Extract Field from Object
Extract only selected fields of interest from a column of type Object, consisting of multiple and possibly nested key/value pairs, into new columns.
Objects in Visual Notebooks are equivalent to:
- JavaScript objects as defined using JavaScript Object Notation "JSON" syntax
- Python dictionaries
Data analysis often involves "semi structured" data provided as JSON or XML input files. Such data may not cleanly fit into a flat tabular structure and often involves wrangling of more complex "Object" columns. Visual Notebooks provides several transformations for manipulating Objects, including creating Objects, extracting fields from Objects, and disassembling Objects.
Configuration
| Field | Description |
|---|---|
| Name default=none | Name of the node A user-specified node name, displayed in the canvas and in the dataframe as a tab. |
| Select Object Column to Extract Required | Select single column of type Object Select the input Object column from which to extract a specific field. |
| Select Field Required | Field to extract from the Object column Select a key/value to extract using the schema viewer. If the field is itself an Object with lower level key/value pairs, then a column of type Object is returned. Otherwise, a column with the same type as the one assigned to the key/value is returned. |
| Output Column Name default=Default | Desired name for the output column Select "Default" if you want the column name to display according to Default Naming Convention. Select "Custom" to specify a different name. |
| Drop Original Column(s) default=On | Toggle to drop or keep the selected input column(s) Leave the switch on to delete the Object column(s) from which output columns are extracted. Toggle the switch off to keep the selected column(s). |
| Default Naming Convention default=Use field name | Determine how output columns are named Select "Use field name" if you want the default column name to be the same as the field(s) to extract. Select "Use nested structure" if you want to include the names of all parent Objects in addition to the field(s) to extract. You can preview the name for each setting in Output Column Name for the extracted field(s); ensure "Default" is selected. |
Node Inputs/Outputs
| Input | A Visual Notebooks dataframe |
|---|---|
| Output | A dataframe with extracted fields |

Figure 1: Example dataframe output
Examples
The data shown in Figure 2 is used in the following example. We start with a JSON file comprised of a single category, or level, of customer details. The file, when loaded using the JSON input node, creates a single column of Objects corresponding to customer details. The Object column contains three keys: First_Name, Last_Name, and Suffix. We wish to extract the first and last names only.
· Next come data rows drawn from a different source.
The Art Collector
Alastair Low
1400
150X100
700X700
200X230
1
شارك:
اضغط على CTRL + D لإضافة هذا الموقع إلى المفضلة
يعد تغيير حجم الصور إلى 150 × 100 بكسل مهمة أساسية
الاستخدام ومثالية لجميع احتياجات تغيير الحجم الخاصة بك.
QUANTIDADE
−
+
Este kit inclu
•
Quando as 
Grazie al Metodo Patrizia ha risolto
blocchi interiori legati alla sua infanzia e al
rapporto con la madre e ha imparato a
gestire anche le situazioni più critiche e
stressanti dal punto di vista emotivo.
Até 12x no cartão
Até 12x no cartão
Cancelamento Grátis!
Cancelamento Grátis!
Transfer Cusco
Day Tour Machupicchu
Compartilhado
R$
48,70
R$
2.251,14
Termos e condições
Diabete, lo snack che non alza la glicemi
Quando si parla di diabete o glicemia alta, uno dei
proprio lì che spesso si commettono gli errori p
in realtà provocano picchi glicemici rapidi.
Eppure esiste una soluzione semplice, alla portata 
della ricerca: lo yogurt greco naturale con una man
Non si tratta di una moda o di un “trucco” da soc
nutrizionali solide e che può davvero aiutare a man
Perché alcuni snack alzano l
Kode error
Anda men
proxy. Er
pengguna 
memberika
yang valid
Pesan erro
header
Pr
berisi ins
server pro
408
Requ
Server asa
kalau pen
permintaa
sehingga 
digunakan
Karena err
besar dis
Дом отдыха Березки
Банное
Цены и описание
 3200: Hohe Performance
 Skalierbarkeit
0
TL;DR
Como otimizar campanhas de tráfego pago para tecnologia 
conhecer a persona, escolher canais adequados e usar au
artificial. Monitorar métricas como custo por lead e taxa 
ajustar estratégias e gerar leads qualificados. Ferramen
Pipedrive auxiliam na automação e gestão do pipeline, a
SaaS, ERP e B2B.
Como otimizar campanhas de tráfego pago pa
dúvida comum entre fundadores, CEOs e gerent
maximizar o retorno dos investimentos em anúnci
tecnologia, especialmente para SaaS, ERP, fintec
Figure 2: Example input data for single level object
- Connect an Extract Field from Object node to an existing node. In this case, it is connected to a JSON node with the example data provided.
- In the JSON node under Mode, select "Singleline."
- In the Extract field from Object node, select the "details" column under Select Object Column to Extract.
- Click Launch Schema Viewer and select "First."
- Click +Additional Field and repeat steps 3-4, except select "Last" in the schema viewer.
- Click Run.
After running the node, the first and last names can be seen in the second and third columns, which is shown in Figure 3.

Figure 3: Extracting fields from a single level object
Now, let's analyze a JSON file comprising multiple categories, or levels, of customer details. The file, when loaded using the JSON input node, creates a single Objects column with nested structure representing the various categories of customer information. This data is shown in Figure 4.

Figure 4: Example input data for multilevel object
Once loaded, we can see that there are three "top level" key/value pairs, with each value containing another Object. The top level pairs are:
- Name
- Location
- Contact
We can extract any level of key/value pairs. Let's extract the current location as an object, first and last names, and e-mail.
- Connect an Extract Field from Object node to a JSON node with the example data provided.
- Select the "Member" column under Select Object Column to Extract.
- Click Launch Schema Viewer and select "Current."
- Click +Additional Field and repeat steps 2-3 to select "First," "Last," and "Email."
- In Advanced Configuration, under Default Naming Convention, select "Use nested struct name."
- Click Run.
The current location is an Object with key/value pairs for city and state. The first and last names, and e-mail are extracted as string columns, since they do not contain further nesting. This is shown in Figure 5.

Figure 5: Extracting fields from a multilevel Object
Notice how the column names of deeply nested fields are generated by appending, as a prefix, the key name at each level of the original structure. This is a result of changing the default naming convention to use the nested structure. In this example, the current location field is nested in the original object as part of the following hierarchy:
- Member
- Location
- Current
- Location
The resulting column name for this field is thus: "Member_Location_Current."